Catherine Hill On pourrait commencer en testant par RT-qPCR un échantillon représentatif de la population. Cela a été fait cinq fois en Angleterre, du 1 er mai au 1 er juin pour le premier épisode et du 18 au 25 septembre pour le cinquième : 680 000 Anglais âgés de 5 ans ou plus ont ainsi été testés par PCR à partir d’un autoprélèvement nasopharyngé à partir de 13 ans et d’un prélèvement fait par les parents entre 5 et 12 ans. Cette étude permet d’estimer que, fin septembre, 5,5 Anglais sur 1 000 étaient positifs. Une fois mesurée l’étendue du problème, il faudra cibler les populations prioritaires pour des campagnes massives combinant tests RT-qPCR individuels (utilisés actuellement), tests RT-qPCR groupés (en pool) et tests antigéniques. En cassant le coût du dépistage, tests groupés et tests antigéniques permettent de tester régulièrement des populations pour y détecter le plus tôt possible l’arrivée du virus avant qu’il ne se propage.
On peut cibler les populations à fort risque de transmission interne (équipes sportives, travailleurs en dortoirs) ou au contact de personnes vulnérables (personnel d’Ehpad ou hospitalier).

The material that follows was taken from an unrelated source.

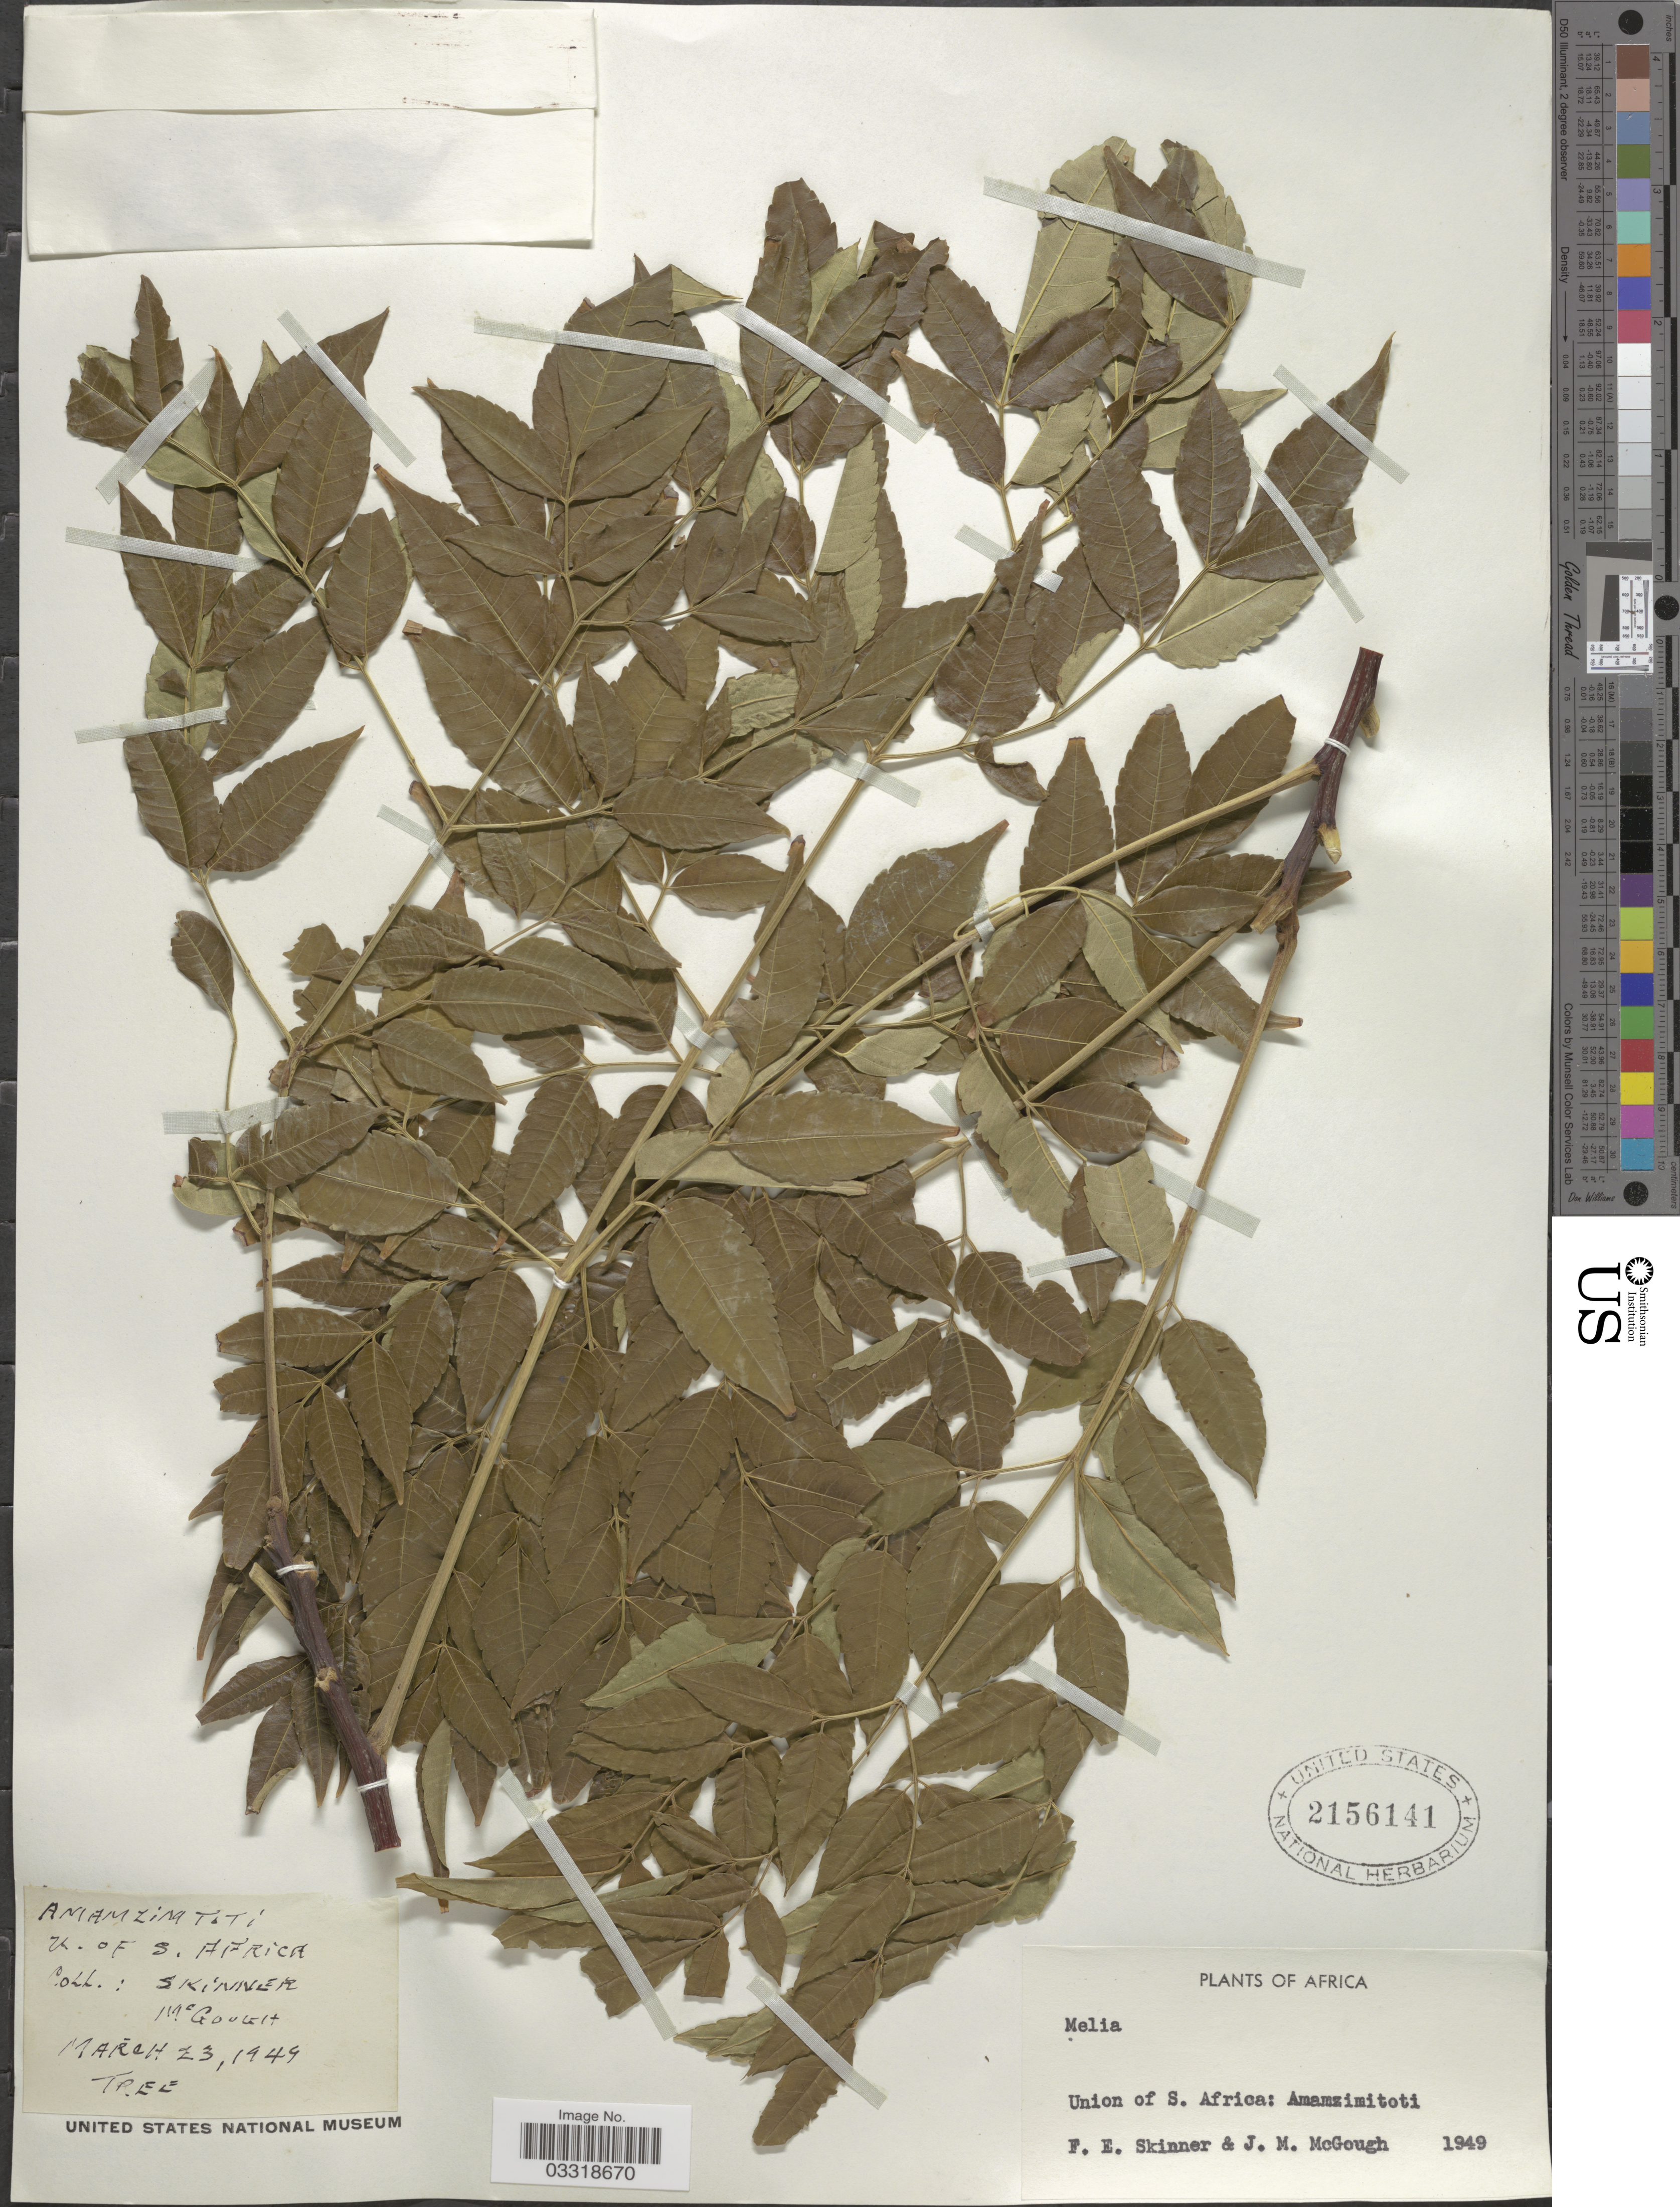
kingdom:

Des tests groupés réguliers sont ainsi menés dans plus d’une centaine de maisons de retraite en Allemagne depuis la mi-mars 2020. Il faudra alors choisir entre prélèvements nasopharyngés et salivaires, ces derniers étant plus faciles et au moins aussi efficaces pour les tests RT-qPCR, d’après une série d’études publiées récemment. Les étudiants sont à risque de contaminer leur famille, surtout pendant les vacances.
On peut envisager des campagnes de dépistage globales et répétées dans les résidences universitaires, comme cela se fait aux États-Unis, en Belgique (Liège) ou encore au Royaume-Uni (Cambridge). Pour simplifier le déploiement des tests RT-qPCR groupés, on peut envisager, comme à Cambridge, de renoncer dans un premier temps à l’identification des individus à l’origine d’un résultat positif dans le mélange. Regroupés par dortoirs, les membres d’un groupe positif sont préventivement isolés ; un second test individuel permet alors d’identifier le ou les individus positifs. Déjà accrédités pour suppléer aux besoins des laboratoires de ville, les laboratoires de recherche pourraient être sollicités pour mener les opérations de dépistage dans les structures universitaires ou hospitalières qui les hébergent.
Selon vous, pourquoi cette stratégie de dépistage massive n’est-elle pas « suivie » par les pouvoirs politiques ?
Catherine Hill Je n’en ai aucune idée, mais je constate que la stratégie est tournée vers la fin du processus : les lits de réanimation, au lieu de s’intéresser au début du processus, à savoir la contamination dans la population. Or, le meilleur moyen d’éviter d’engorger les réanimations est de réduire la contamination.
À l’heure actuelle, est-il encore possible de redresser la situation sanitaire en France ?
Catherine Hill Il n’est jamais trop tard pour bien faire. On entend dire qu’il serait trop tard pour faire des tests groupés, le taux de positivité dépassant les 10 %, groupés par 10, les tests seraient tous positifs. C’est confondre diagnostic et dépistage : il y a aujourd’hui 16 % de positifs parmi les personnes testées parce que les symptomatiques et leurs contacts sont bien plus nombreux parmi les personnes testées que dans la population générale.
La priorité actuelle doit être de maintenir une éradication virale partout où c’est possible, surtout dans les populations à risques ; le taux de positivité doit y rester quasi nul et les tests groupés y seront alors efficaces pour prévenir les clusters.